Nigeria’s top banks, including Access Bank, Zenith Bank, UBA, and others, earned a combined N5.93 trillion from investment securities in 2024, marking a historic surge that underscores a strategic pivot towards safer, high-yield assets in a turbulent economic environment.

The securities income accounted for roughly 40 per cent of the banks’ total interest income of N14.804 trillion — itself a stunning 123 per cent jump from N6.63 trillion recorded in 2023, according to an analysis of published financial statements.

As of December 2024, the combined value of investment securities across these banks stood at N44.649 trillion — a 196.49 per cent rise from N24.257 trillion in 2023.

Meanwhile, total customer deposits hit N126 trillion, about 50 per cent higher year-on-year, reflecting improved liquidity and funding stability.

Overall, the banks delivered stellar profitability, with combined pre-tax profits hitting N5.96 trillion and post-tax profits at N4.799 trillion, both up more than 50 per cent from the previous year.

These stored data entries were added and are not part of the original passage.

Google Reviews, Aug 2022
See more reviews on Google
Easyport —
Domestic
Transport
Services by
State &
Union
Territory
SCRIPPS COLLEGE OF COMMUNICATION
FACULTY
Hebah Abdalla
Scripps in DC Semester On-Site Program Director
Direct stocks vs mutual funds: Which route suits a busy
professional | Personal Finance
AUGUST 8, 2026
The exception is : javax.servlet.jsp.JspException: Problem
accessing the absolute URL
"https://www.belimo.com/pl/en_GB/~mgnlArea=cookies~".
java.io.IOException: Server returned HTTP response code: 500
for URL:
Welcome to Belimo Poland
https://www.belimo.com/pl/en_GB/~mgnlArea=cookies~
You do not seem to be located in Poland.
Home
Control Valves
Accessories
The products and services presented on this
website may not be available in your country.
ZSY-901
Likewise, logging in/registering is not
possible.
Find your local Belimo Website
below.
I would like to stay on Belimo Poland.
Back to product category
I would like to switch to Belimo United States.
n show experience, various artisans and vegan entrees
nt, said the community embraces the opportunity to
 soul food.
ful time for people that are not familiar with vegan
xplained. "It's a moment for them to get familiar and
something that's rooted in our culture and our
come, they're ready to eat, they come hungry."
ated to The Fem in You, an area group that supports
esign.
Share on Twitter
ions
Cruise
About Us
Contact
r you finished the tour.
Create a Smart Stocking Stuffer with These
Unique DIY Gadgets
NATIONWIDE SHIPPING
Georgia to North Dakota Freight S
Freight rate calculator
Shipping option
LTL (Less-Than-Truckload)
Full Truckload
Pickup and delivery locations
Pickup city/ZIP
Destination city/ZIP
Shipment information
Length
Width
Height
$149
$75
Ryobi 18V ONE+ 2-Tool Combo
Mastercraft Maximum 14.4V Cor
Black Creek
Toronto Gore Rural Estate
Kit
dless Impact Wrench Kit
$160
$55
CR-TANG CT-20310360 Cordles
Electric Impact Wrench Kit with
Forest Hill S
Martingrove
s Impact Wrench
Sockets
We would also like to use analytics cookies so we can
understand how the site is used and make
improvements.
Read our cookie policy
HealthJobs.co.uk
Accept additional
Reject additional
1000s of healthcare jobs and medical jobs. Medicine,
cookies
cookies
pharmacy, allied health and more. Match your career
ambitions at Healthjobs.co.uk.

Access Holdings led the sector, earning N1.64 trillion from securities, representing 47 per cent of its interest income. UBA followed closely, generating N1.203 trillion — a remarkable 50.8 per cent of its interest income.

Zenith Bank reported N1.038 trillion, making up 38.15 per cent of its earnings from interest. First Bank Holdings pulled in N849.66 billion, 35 percent of its interest revenue.

GTCO earned N582.86 billion, 43.4 per cent of total interest income, with a strategy focused heavily on bonds and treasury bills. Fidelity Bank, FCMB, Stanbic IBTC, and Wema Bank all posted significant growth rates in securities earnings, ranging from 97 per cent to over 347 per cent year-on-year increases.

While the pivot to government securities has boosted banks’ earnings and fortified balance sheets, some analysts warn that the strategy carries hidden risks for the broader economy.

“Banks’ heavy tilt toward risk-free assets is understandable given the high-interest environment,” said Dr. Biodun Adedipe, Chief Consultant at B. Adedipe Associates Limited.

“However, this shift could dampen credit expansion to the private sector, especially SMEs and retail borrowers, sectors critical for job creation and inclusive growth.”